I recently had this on a practice exam and thought "a" was the correct answer, but the rationale said that "d" was the correct answer.  When I questioned it further the answer was: 

"You are correct that otomy = incision. But you need to do an incision to do the biopsy. The difference between 00120 and 00126 is NOS vs. tympanotomy. There are no other specific anesthesia codes for ear procedures. The statement did specify - it said of left eardrum (tympanum). The procedure (biopsy) was done on the eardrum (tympanum) so that is why D is a better choice than A (NOS). 

I guess what is confusing to me is that I thought you could actually do a biopsy with a needle and the question didn't state "incisional biopsy"..  I am trying not to over think things, but this one keeps staying with me and doesn't seem right..  Should I assume from now on that a tympantomy should be used as a biopsy code?  If not, based on the above question, how should I differentiate the two codes in the future?
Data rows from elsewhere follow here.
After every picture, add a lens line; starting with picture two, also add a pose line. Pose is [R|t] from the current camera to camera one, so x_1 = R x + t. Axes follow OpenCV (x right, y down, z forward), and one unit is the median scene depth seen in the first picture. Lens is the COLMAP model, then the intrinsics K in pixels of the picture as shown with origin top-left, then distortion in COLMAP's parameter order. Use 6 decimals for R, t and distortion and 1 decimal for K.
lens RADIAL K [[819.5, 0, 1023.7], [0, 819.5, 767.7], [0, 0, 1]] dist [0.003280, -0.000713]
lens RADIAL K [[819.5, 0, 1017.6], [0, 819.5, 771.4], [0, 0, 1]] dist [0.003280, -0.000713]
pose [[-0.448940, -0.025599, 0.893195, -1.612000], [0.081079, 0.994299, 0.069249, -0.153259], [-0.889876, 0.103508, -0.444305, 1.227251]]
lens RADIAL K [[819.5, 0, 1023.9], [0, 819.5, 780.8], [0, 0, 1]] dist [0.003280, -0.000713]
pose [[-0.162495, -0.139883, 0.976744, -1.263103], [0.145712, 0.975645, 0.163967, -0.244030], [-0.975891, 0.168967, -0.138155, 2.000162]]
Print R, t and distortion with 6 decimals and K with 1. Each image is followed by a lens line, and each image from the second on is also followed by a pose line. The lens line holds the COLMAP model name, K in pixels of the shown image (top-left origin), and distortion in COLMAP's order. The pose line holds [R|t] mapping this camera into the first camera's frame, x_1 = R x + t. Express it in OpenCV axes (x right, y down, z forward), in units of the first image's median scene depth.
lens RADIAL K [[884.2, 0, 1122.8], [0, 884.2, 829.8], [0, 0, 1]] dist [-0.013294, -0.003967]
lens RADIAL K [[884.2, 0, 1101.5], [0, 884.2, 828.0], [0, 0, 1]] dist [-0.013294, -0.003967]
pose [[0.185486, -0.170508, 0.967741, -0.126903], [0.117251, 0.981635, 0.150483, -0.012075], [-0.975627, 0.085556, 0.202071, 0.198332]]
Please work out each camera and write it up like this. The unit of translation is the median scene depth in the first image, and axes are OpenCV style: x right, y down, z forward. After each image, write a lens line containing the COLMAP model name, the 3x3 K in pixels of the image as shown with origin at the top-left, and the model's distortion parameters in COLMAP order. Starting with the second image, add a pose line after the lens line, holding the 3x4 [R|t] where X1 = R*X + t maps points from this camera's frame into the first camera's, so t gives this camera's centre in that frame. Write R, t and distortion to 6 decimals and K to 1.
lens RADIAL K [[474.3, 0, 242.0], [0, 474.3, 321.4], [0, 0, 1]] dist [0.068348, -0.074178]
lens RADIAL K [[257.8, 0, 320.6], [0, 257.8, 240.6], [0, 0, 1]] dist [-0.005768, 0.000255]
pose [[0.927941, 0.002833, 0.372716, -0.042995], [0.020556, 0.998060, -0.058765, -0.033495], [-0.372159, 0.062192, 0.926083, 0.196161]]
Thanks so much for any insight you can provide!!


----------



## chaimz (Aug 17, 2014)

I just finished the same practice exam, and I answered the same - A.  

I am glad I stumbled upon your thread because I was not satisfied with the rationale that they gave either.  However, the further explanation that they gave you answers my question and I will gladly give you my understanding of it.

You must assume that if the type of biopsy isn't specified, it is incisional for the very fact that a biopsy needs to be "cut into" in order to retrieve it.  Therefore, being as code 00126 specifies the type of incision (eardrum), and code 00120 includes the biopsy (as the parent code), 00126 would be the correct selection.


----------



## Shafiq032 (Dec 9, 2019)

I am not convinced by the answer D because tympanotomy or incisional biopsy is not documented and how can we assume that as default biopsy should be considered as  'incisional' if type of biopsy is not documented. I couldn't find such guidelines anywhere. So I would suggest option 'A' is more appropriate than 'D'.


----------



## kavsjb79 (Nov 19, 2020)

So that solves it then that the expected answer is 00126.


----------